### To-do item:
In full and without alteration, write out the lines below.
*** Records to process
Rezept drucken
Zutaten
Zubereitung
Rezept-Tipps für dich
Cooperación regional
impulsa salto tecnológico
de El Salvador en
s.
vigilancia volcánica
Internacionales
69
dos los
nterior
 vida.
******
### Your response:
Rezept drucken
Zutaten
Zubereitung
Rezept-Tipps für dich
Cooperación regional
impulsa salto tecnológico
de El Salvador en
s.
vigilancia volcánica
Internacionales
69
dos los
nterior
 vida.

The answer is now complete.